Un terzo riproduceva il rozzo disegno di una forca, con la scritta:

«Per il general Salimbeni».

Un ultimo infine insinuava:

«_Il tenente generale Salimbeni è giacobino coi figli ed adora solo l'oro,

Governo, guardatevi che non vi tradisca essendo più francese che suddito_».

CAPO IV.

Le truppe assoldate.

Tra il principio dell'assedio di Mantova e le giornate di Lonato e Castiglione i fanti oltremarini, per comando espresso dal generale Buonaparte, furono clamorosamente allontanati da Verona. Questi soldati—denominati volgarmente Schiavoni—raccolti in buon numero in quella città[83] andavano di certo a contraggenio al giovane generale francese. Forse egli li riteneva una specie di guardia pretoriana, ed imbevuto di studi e di prevenzioni sul governo dispotico degli antichi Stati d'Italia, ne deve avere desiderato lo scioglimento come un impegno civico commesso alla sua opera ed a quella del Direttorio di Francia. Rispondendo ad analogo concetto il generale Schèrer, sul finire del 1795, aveva imposto lo scioglimento dei corpi còrsi alla Repubblica di Genova[84].

-- Consegna 1 --
Elenca i cognomi di tutti i generali nominati nel testo di riferimento.
-- Consegna 2 --
Stabilisci se ciascuna affermazione concorda con il testo di riferimento, rispondendo sì o no e citando le parole decisive: (a) gli Schiavoni furono allontanati da Verona per ordine del generale Buonaparte; (b) il generale Schèrer impose lo scioglimento dei corpi còrsi all'inizio del 1795; (c) il disegno della forca era accompagnato dalla scritta «Per il general Salimbeni».

-- Dati estratti --
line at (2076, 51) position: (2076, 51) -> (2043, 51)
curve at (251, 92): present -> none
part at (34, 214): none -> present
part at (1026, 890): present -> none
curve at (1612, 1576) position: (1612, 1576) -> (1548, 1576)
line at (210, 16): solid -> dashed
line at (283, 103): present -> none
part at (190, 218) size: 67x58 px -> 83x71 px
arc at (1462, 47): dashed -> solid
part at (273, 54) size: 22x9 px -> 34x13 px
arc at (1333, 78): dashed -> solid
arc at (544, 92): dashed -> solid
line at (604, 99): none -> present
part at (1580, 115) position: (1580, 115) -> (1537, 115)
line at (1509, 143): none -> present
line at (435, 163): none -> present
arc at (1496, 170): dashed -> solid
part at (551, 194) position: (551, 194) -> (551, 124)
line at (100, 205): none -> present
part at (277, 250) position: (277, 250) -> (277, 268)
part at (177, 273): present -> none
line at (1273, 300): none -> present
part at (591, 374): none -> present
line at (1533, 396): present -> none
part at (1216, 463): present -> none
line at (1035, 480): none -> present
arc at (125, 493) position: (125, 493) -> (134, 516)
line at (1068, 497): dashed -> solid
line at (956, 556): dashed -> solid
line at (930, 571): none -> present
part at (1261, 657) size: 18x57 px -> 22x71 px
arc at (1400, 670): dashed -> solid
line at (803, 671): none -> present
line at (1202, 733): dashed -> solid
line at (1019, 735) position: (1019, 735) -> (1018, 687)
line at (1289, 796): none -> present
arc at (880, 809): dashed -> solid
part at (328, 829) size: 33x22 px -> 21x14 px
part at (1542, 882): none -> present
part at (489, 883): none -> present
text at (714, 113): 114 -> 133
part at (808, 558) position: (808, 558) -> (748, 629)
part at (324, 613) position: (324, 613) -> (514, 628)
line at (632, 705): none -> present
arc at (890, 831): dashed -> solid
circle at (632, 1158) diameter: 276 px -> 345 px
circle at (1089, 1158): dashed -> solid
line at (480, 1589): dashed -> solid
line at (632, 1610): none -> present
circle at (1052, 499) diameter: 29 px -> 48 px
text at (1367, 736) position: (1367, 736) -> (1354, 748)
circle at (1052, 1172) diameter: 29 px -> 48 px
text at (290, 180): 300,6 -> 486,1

-- Risposta 1 --
Salimbeni, Buonaparte, Schèrer

-- Risposta 2 --
(a) Sì: "per comando espresso dal generale Buonaparte, furono clamorosamente allontanati da Verona".
(b) No: "sul finire del 1795, aveva imposto lo scioglimento dei corpi còrsi alla Repubblica di Genova".
(c) Sì: "il rozzo disegno di una forca, con la scritta: «Per il general Salimbeni»".